• _任务要求 1_:
请用两句话概括下面的阅读材料。

• _阅读材料_:
+-------+
ALIYUN_ACCESS_KEY_ID = "your_access_key_id"
ALIYUN_ACCESS_KEY_SECRET = "your_access_key_secret"

安装依赖：

bash 复制代码

pip install aliyun-python-sdk-core dashscope requests pillow

2. 完整代码实现

python 复制代码

import json
import time
import requests
from io import BytesIO
from PIL import Image
import dashscope
from aliyunsdkcore.client import AcsClient
from aliyunsdkvis.request.v20200703 import SegmentImageRequest

# 初始化客户端
dashscope.api_key = "your_dashscope_api_key"
client = AcsClient(
    "your_access_key_id",
    "your_access_key_secret",
    "cn-shanghai"
)

def analyze_with_qwen(image_url, instruction):
    """调用Qwen-VL解析图像和指令，返回目标坐标"""
    start_time = time.time()
    response = dashscope.MultiModalConversation.call(
        model="qwen-vl-plus",
        messages=[
            {
                "role": "user",
                "content": [
                    {"image": image_url},
                    {"text": f"{instruction}，请返回边界框坐标[x1,y1,x2,y2]，用JSON格式，仅包含box和object字段"}
                ]
            }
        ]
    )
    response["processing_time"] = time.time() - start_time
    return response

def parse_qwen_response(qwen_output):
    """解析Qwen-VL返回结果，生成VIS可用的Prompt"""
    try:
        content = qwen_output["output"]["choices"][0]["message"]["content"]
        data = json.loads(content)
        if "box" not in data:
            raise ValueError("返回数据缺少box字段")
        return {
            "type": "box",
            "coords": data["box"],
            "object": data.get("object", "target")
        }
    except Exception as e:
        import ast
        try:
            data = ast.literal_eval(content)
            return {
                "type": "box",
                "coords": data["box"],
                "object": data.get("object", "target")
            }
        except:
            raise ValueError(f"无法解析Qwen输出: {str(e)}")

def call_vis_segmentation(image_url, prompt):
    """调用阿里云VIS进行图像分割"""
    start_time = time.time()
    request = SegmentImageRequest.SegmentImageRequest()
    request.set_accept_format('json')
    request.set_ImageURL(image_url)
    request.set_Method("interactive")
    request.set_Prompt({
        "Type": prompt["type"],
        "Coords": prompt["coords"]
    })
    
    response = client.do_action_with_exception(request)
    result = json.loads(response)
    result["processing_time"] = time.time() - start_time
    return result["Data"]

def custom_image_matting(image_url, instruction, max_retries=3):
    """
+-------+
• _记录摘录_:

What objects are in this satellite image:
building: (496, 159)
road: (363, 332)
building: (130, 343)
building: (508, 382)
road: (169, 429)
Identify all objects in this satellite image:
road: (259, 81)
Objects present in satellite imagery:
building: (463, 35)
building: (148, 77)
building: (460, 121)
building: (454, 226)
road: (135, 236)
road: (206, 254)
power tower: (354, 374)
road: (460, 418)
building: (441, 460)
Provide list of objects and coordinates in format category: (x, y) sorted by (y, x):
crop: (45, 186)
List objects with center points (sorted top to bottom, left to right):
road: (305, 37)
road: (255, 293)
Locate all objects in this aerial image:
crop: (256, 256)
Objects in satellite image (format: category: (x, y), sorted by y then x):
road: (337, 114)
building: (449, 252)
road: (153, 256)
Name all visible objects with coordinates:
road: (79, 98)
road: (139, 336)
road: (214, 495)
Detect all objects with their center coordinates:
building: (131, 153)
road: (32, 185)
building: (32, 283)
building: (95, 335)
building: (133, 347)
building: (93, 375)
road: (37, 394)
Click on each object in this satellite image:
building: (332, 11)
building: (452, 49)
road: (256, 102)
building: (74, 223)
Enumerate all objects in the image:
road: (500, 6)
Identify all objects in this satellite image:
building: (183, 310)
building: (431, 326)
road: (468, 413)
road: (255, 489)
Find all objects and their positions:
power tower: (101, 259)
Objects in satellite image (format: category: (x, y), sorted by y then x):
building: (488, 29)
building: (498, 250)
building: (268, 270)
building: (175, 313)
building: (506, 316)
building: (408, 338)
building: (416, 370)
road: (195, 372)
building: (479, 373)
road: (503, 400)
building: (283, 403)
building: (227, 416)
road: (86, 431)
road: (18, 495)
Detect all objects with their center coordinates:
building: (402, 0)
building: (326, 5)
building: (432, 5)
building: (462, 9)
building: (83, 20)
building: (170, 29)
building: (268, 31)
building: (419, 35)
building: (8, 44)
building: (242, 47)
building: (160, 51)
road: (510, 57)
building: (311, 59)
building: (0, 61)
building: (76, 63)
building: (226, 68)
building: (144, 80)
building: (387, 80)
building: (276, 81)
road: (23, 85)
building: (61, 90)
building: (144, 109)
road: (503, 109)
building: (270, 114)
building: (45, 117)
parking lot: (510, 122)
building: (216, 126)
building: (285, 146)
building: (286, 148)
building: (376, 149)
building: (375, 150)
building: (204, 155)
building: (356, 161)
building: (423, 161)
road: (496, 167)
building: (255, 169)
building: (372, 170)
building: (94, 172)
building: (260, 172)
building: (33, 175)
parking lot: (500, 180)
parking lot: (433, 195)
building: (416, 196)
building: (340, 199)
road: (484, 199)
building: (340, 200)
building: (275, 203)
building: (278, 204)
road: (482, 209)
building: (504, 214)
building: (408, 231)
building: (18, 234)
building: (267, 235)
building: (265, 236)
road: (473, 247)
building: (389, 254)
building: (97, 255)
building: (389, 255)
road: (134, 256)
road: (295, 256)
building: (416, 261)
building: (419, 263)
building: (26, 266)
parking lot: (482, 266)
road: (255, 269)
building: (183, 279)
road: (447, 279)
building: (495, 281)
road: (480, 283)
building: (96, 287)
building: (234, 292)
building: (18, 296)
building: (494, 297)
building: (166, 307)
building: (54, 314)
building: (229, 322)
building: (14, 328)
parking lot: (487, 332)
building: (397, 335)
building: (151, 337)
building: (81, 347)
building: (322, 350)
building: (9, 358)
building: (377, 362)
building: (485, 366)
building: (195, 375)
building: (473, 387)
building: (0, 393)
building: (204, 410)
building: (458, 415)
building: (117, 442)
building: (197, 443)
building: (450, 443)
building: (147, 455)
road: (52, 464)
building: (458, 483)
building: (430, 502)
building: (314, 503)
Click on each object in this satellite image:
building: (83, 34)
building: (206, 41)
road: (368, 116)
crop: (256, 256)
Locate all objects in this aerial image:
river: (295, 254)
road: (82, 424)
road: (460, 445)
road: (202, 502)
+-------+
• _任务要求 2_:
将记录中从包含“Provide list of”的那一行开始、到包含“road: (153, 256)”的那一行结束的各行输出为 Markdown 表格。表格设“序号”和“行内容”两列，略去空行。

• _最终答案 1_:
阅读材料先给出阿里云访问密钥的配置，并用 pip 安装 aliyun-python-sdk-core、dashscope、requests 和 pillow 等依赖。随后的完整代码实现初始化了 DashScope 密钥和阿里云客户端，并定义了三个函数：第一个调用 Qwen-VL 解析图像和指令并返回目标坐标，第二个解析 Qwen-VL 的返回结果并生成 VIS 可用的 Prompt，第三个调用阿里云 VIS 进行图像分割。

• _最终答案 2_:
| 序号 | 行内容 |
|---|---|
| 1 | Provide list of objects and coordinates in format category: (x, y) sorted by (y, x): |
| 2 | crop: (45, 186) |
| 3 | List objects with center points (sorted top to bottom, left to right): |
| 4 | road: (305, 37) |
| 5 | road: (255, 293) |
| 6 | Locate all objects in this aerial image: |
| 7 | crop: (256, 256) |
| 8 | Objects in satellite image (format: category: (x, y), sorted by y then x): |
| 9 | road: (337, 114) |
| 10 | building: (449, 252) |
| 11 | road: (153, 256) |